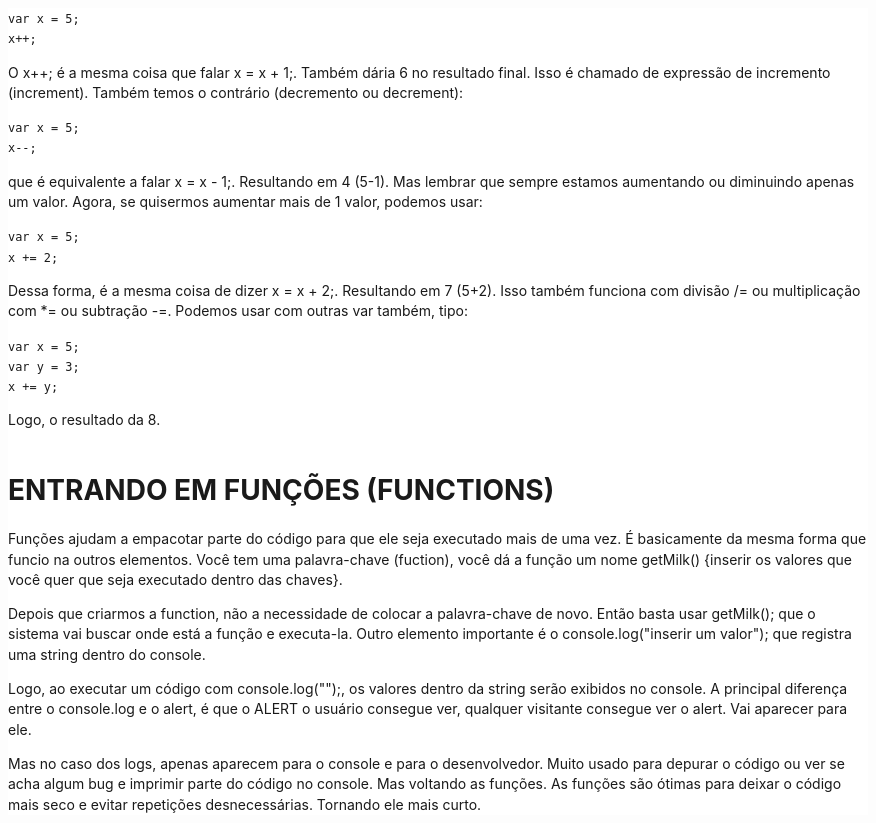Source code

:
 ```
var x = 5; 
x++; 
```

O x++; é a mesma coisa que falar x = x + 1;. Também dária 6 no resultado final. Isso é chamado de expressão de incremento 
(increment). Também temos o contrário (decremento ou decrement):

```
var x = 5;
x--;
```

que é equivalente a falar x = x - 1;. Resultando em 4 (5-1). Mas lembrar que sempre estamos aumentando ou diminuindo apenas um
valor. Agora, se quisermos aumentar mais de 1 valor, podemos usar:

```
var x = 5;
x += 2;
```

Dessa forma, é a mesma coisa de dizer x = x + 2;. Resultando em 7 (5+2). Isso também funciona com divisão /= ou multiplicação com *= ou subtração -=. Podemos usar com outras var também, tipo:

```
var x = 5;
var y = 3;
x += y;
```

Logo, o resultado da 8.




# ENTRANDO EM FUNÇÕES (FUNCTIONS) 

Funções ajudam a empacotar parte do código para que ele seja executado mais de uma vez. É basicamente da mesma forma que funcio
na outros elementos. Você tem uma palavra-chave (fuction), você dá a função um nome getMilk() {inserir os valores que você quer
que seja executado dentro das chaves}. 

Depois que criarmos a function, não a necessidade de colocar a palavra-chave de novo. Então basta usar getMilk(); que o sistema
vai buscar onde está a função e executa-la. Outro elemento importante é o console.log("inserir um valor"); que registra uma string dentro do console.

Logo, ao executar um código com console.log("");, os valores dentro da string serão exibidos no console. A principal diferença entre o console.log e o alert, é que o ALERT o usuário consegue ver, qualquer visitante consegue ver o alert. Vai aparecer para ele.

Mas no caso dos logs, apenas aparecem para o console e para o desenvolvedor. Muito usado para depurar o código ou ver se acha algum bug e imprimir parte do código no console. Mas voltando as funções. As funções são ótimas para deixar o código mais seco e evitar repetições desnecessárias. Tornando ele mais curto. 
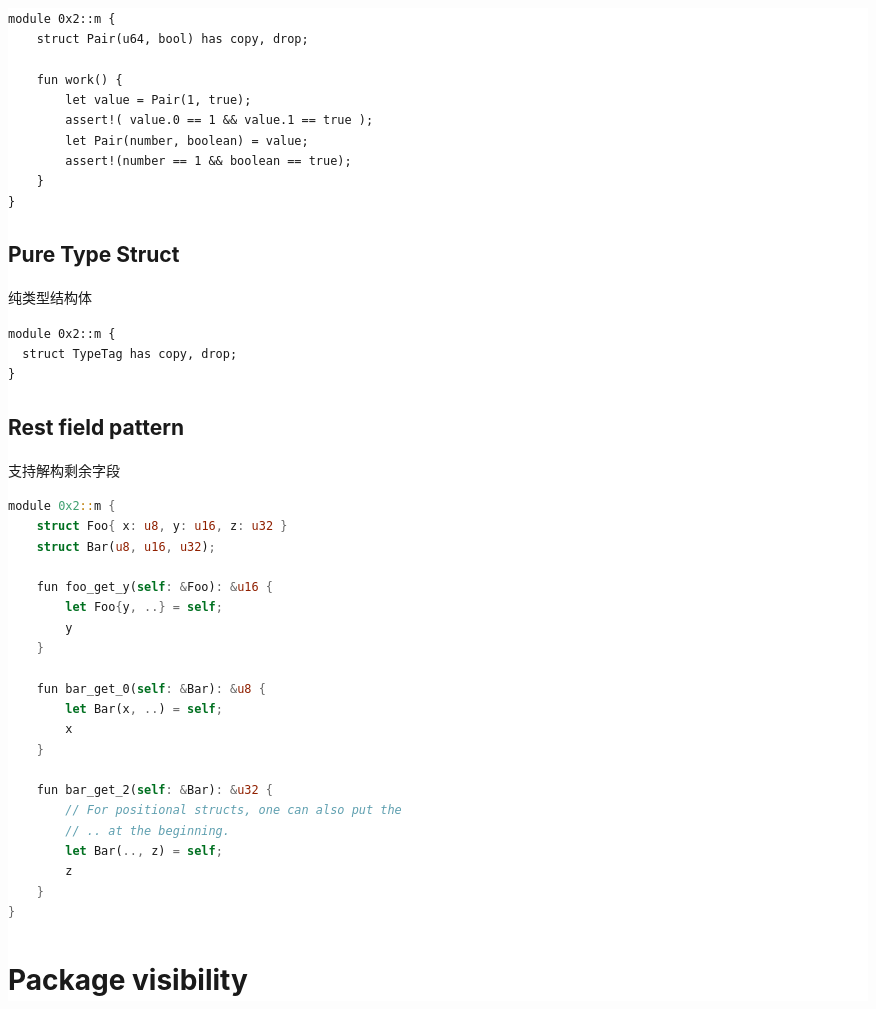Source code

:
 ```
module 0x2::m {
    struct Pair(u64, bool) has copy, drop;

    fun work() {
        let value = Pair(1, true);
        assert!( value.0 == 1 && value.1 == true );
        let Pair(number, boolean) = value;
        assert!(number == 1 && boolean == true);
    }
}
```

## Pure Type Struct

纯类型结构体

```
module 0x2::m {
  struct TypeTag has copy, drop;
}
```

## Rest field pattern

支持解构剩余字段

```rust
module 0x2::m {
    struct Foo{ x: u8, y: u16, z: u32 }
    struct Bar(u8, u16, u32);
  
    fun foo_get_y(self: &Foo): &u16 {
        let Foo{y, ..} = self;
        y
    }

    fun bar_get_0(self: &Bar): &u8 {
        let Bar(x, ..) = self;
        x
    }

    fun bar_get_2(self: &Bar): &u32 {
        // For positional structs, one can also put the
        // .. at the beginning.
        let Bar(.., z) = self;
        z
    }
}
```

# Package visibility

· · · ·

Only the lines from the start of the records to the one containing "Logo, o resultado da 8." should be repeated, exactly and with both ends kept; drop any pictures.

Source code

:
 ```
var x = 5; 
x++; 
```

O x++; é a mesma coisa que falar x = x + 1;. Também dária 6 no resultado final. Isso é chamado de expressão de incremento 
(increment). Também temos o contrário (decremento ou decrement):

```
var x = 5;
x--;
```

que é equivalente a falar x = x - 1;. Resultando em 4 (5-1). Mas lembrar que sempre estamos aumentando ou diminuindo apenas um
valor. Agora, se quisermos aumentar mais de 1 valor, podemos usar:

```
var x = 5;
x += 2;
```

Dessa forma, é a mesma coisa de dizer x = x + 2;. Resultando em 7 (5+2). Isso também funciona com divisão /= ou multiplicação com *= ou subtração -=. Podemos usar com outras var também, tipo:

```
var x = 5;
var y = 3;
x += y;
```

Logo, o resultado da 8.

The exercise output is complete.